Test and Inspection: Far Beyond Opens and Shorts
December 7, 2021 | I-Connect007 Editorial TeamEstimated reading time: 3 minutes
Gardien Vice President Todd Kolmodin talks about test and inspection market drivers from his perspective as a test service provider. Andy Shaughnessy and Happy Holden go down the “microvia rabbit hole” with Todd, as well as explore how OEM design requirements are driving test and inspection functionality and processes. When board layer counts and feature densities force longer test times, the tradeoffs to profitability for manufacturers become time and accuracy. Minimizing time while maximizing accuracy calls for new methods, which Kolmodin explains.

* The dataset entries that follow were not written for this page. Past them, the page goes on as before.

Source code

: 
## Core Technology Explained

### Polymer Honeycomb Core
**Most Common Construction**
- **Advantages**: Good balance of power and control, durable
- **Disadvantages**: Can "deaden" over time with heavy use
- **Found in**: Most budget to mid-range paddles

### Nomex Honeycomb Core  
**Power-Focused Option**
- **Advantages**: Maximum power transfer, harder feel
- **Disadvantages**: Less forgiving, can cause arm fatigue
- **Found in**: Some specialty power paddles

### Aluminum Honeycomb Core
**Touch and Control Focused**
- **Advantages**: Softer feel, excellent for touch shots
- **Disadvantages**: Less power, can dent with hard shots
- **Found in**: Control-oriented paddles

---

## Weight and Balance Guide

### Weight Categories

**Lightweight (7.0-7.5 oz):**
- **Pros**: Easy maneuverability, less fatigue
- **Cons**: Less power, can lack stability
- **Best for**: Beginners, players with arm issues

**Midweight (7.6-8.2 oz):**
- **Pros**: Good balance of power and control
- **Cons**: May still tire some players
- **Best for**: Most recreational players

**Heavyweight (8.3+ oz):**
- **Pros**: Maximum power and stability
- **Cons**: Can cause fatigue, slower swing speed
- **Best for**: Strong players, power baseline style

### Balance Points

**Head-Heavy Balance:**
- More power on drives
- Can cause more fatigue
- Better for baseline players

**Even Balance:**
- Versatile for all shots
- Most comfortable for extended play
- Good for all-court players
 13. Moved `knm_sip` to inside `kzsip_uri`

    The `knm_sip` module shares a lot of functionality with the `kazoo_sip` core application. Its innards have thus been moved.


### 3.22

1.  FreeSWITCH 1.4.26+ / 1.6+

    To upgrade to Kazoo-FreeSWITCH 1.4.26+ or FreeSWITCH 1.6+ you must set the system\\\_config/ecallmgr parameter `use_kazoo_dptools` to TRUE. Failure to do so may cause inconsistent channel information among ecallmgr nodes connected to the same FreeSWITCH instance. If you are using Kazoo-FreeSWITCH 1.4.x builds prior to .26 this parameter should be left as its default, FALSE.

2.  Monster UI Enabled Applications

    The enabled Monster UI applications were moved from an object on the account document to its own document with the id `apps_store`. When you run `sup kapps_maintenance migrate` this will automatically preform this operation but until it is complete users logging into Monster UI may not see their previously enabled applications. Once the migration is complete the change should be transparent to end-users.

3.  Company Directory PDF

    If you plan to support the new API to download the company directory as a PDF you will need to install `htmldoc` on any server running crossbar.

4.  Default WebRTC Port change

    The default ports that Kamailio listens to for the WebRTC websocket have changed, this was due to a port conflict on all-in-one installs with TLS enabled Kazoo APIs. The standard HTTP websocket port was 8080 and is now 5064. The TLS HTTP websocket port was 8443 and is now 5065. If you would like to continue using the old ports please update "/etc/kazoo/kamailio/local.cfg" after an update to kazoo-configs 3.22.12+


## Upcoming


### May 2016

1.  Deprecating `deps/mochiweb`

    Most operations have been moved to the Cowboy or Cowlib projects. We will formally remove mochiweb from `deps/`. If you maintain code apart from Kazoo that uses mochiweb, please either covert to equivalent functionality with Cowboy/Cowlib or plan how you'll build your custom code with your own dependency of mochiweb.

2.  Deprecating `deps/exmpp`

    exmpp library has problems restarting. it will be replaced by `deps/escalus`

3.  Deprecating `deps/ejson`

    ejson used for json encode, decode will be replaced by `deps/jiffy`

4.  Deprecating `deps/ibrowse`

Andy Shaughnessy: Todd, will you give us an overview of test and inspection?
Todd Kolmodin: We’re seeing that the way to compete right now is bundling. In test and inspection, you have requirements from a customer now that are far beyond just what I need to test the board for opens and shorts.
When the requirements now come in, we want the open and shorts. That’s the “throw it on the table” given. But then they say, “We have some buried passives, some impedance, then some buried inductives, and HiPot; we have all these things that are added on there. Maybe they’ve moved into high voltage design. They want 4-wire Kelvin high-resolution testing. They want buried resistive testing because the Ohmega™-ply layered technology has really matured, and a lot of people are doing it. We test both in sub part innerlayer or final and we can figure out internal matrices of buried series resistance, parallel resistance, and combinational resistance.
We have integrated multiple tests into the same equipment and it’s a way we can stay competitive and provide a one-stop test service or quality assurance service without having to buy all kinds of equipment. There are people buying grid testers and flying probes and then you’re buying TDR equipment and machines for doing inductions and such like that. That’s how we’re seeing it.
Shaughnessy: What do you see going on with test and inspection? The good, the bad, the challenging?
Kolmodin: We’re seeing more requirements from some of the manufacturers and that has forced us to invent ways to do things differently. Some of our equipment now can provide the TDR, the standard test, the buried inductance testing, buried capacitance testing, and buried resistive testing all on one machine so you don’t need a lot of other equipment. You have to go this way to stay competitive because you can only cut your margins so far; after a while you won’t compete anymore and you still need to pay your employees.
We are seeing some onshoring again. We are seeing a lot more of the hotshot stuff under ITAR agreements, and some of the military applications. Overall, I think we’re getting stronger again but the function for success is definitely automation. I’m speaking for test in general, not just us.
Happy Holden: Todd, are you testing bare boards or assembled boards?
Kolmodin: With very small exceptions, it’s all bare board level.
Holden: So, the test is getting more complex because the printed circuit itself is getting more complex with newer technologies?
Kolmodin: Exactly. Your standard 8-, 10-, 12-, 16-, and 20-layer boards—we see them up to 30+ when you get into backplane. These engineers figured out some time ago how they can bury certain components in the board using different types of material.
The problem is when you have some of it buried in the board and some buried components behave like electrical faults. As a resistive network, it could be higher than the continuity threshold required. Similarly, if you have capacitance built in, you could get charge time and leakage which will screw up the results of a standard test. You must be able to provide both tests in one session. It gets tricky.